Smithsonian / US Geological Survey Weekly Volcanic Activity Report,
23 November-29 November 2022
Managing Editor: Sally Kuhn Sennert

Please cite this report as:

Global Volcanism Program, 2022. Report on Suwanosejima (Japan). In: Sennert, S K (ed.), Weekly Volcanic Activity Report, 23 November-29 November 2022. Smithsonian Institution and US Geological Survey.

Weekly Report (23 November-29 November 2022)

Suwanosejima

Japan

29.638°N, 129.714°E; summit elev. 796 m

All times are local (unless otherwise noted)

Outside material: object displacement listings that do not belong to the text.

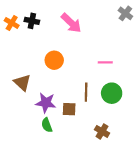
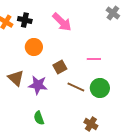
orange circle: (54, 60) -> (34, 47), moved
brown line: (86, 92) -> (76, 87), turned -66
purple star: (46, 103) -> (38, 85), moved
brown square: (69, 109) -> (60, 67), moved, turned -32

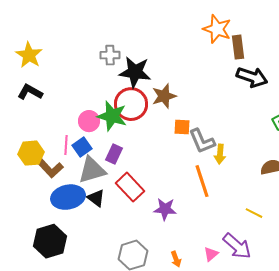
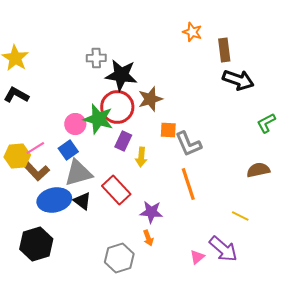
orange star: (217, 29) -> (192, 32), moved, size x0.7
pink line: (66, 145) -> (35, 148), moved, turned 54
purple rectangle: (114, 154) -> (123, 141), moved
yellow arrow: (220, 154) -> (141, 157), moved
orange arrow: (176, 259) -> (148, 238), moved

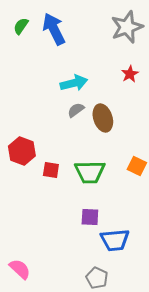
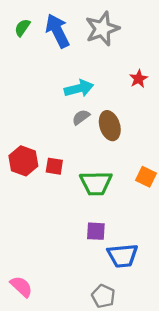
gray star: (127, 27) -> (102, 29), moved
red square: (51, 170) -> (54, 166), moved

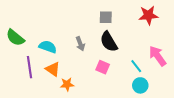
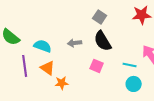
gray square: (106, 17) -> (100, 17), turned 32
gray arrow: (80, 44) -> (75, 43), turned 104
cyan line: (136, 66) -> (130, 65), turned -40

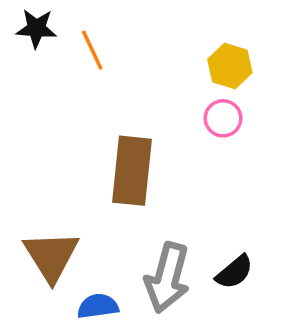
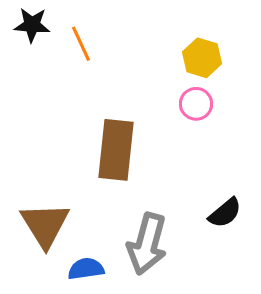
black semicircle: (234, 272) -> (225, 213), moved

JMA reported that the eruption at Suwanosejima's Ontake Crater continued during 21-28 November and crater incandescence was visible nightly. Eruption plumes rose as high as 1.3 km above the crater rim and blocks were ejected as far as 300 m from the vent. Ashfall was occasionally reported in Toshima village (3.5 km SSW). The Alert Level remained at 3 (on a 5-level scale), and residents were warned to stay 2 km away from the crater.

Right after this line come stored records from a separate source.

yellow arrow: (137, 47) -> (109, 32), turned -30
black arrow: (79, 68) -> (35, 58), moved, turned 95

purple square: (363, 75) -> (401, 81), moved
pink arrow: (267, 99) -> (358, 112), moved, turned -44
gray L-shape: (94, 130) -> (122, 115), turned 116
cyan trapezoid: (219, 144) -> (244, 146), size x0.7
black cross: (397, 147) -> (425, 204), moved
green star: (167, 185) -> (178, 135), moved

Geological Summary. The 8-km-long island of Suwanosejima in the northern Ryukyu Islands consists of an andesitic stratovolcano with two historically active summit craters. The summit is truncated by a large breached crater extending to the sea on the east flank that was formed by edifice collapse. One of Japan's most frequently active volcanoes, it was in a state of intermittent Strombolian activity from Otake, the NE summit crater, between 1949 and 1996, after which periods of inactivity lengthened. The largest recorded eruption took place in 1813-14, when thick scoria deposits blanketed residential areas, and the SW crater produced two lava flows that reached the western coast. At the end of the eruption the summit of Otake collapsed, forming a large debris avalanche and creating the open Sakuchi caldera, which extends to the eastern coast. The island remained uninhabited for about 70 years after the 1813-1814 eruption. Lava flows reached the eastern coast of the island in 1884. Only about 50 people live on the island.